PORTLAND, Maine — The Indian company iYogi, which bills itself as the world’s largest technical support company, plans to locate its first North American call center in Lewiston through a partnership with Maine-based Argo Marketing.
The companies announced Thursday the expansion means they plan to hire 300 more workers to serve customers in North America, which iYogi said is its largest market.
“This center is about us getting closer to our customers, and adding value to them in every way that we can,” Vishal Dhar, iYogi’s co-founder and president of marketing, said in a news release.
The companies held a news conference Thursday morning in Lewiston that Gov. Paul LePage attended. LePage said it is “encouraging a company like iYogi can reverse what has typically been the trend and outsource jobs to America.”

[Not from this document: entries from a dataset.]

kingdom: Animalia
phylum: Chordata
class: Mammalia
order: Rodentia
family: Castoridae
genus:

The company said that it plans to hire during a job fair Monday at the Lewiston CareerCenter, from 9 a.m. to noon and 3 p.m. to 6 p.m. People who are hired will take part in a three-week training supported by the Maine Department of Labor.
The company said the expansion also will include some opportunities for employees to work from home.
Peter DelGreco, CEO of the site location consultancy Maine & Co., said that his company helped Argo in competing for the partnership agreement with iYogi.
“Recruiting businesses to move or expand their operations in a new area is a competitive process and we are thrilled that we could help educate iYogi on the many reasons Maine was their best solution,” DelGreco said.
Argo is headquartered in Lewiston and has branch offices in Pittsfield and South Portland. It completed a $2.6 million expansion into the former McCrory’s department store in late 2013.
On June 24, the Sun Journal reported, a federal judge approved allowing current and former customer service and sales staff at all three of its locations to join a complaint by several former employees who claim they are owed overtime pay.
Jason Levesque, Argo’s owner and CEO, told the newspaper after the lawsuit was initially filed in March that “five or six disgruntled employees out of 500 are looking at making something up.”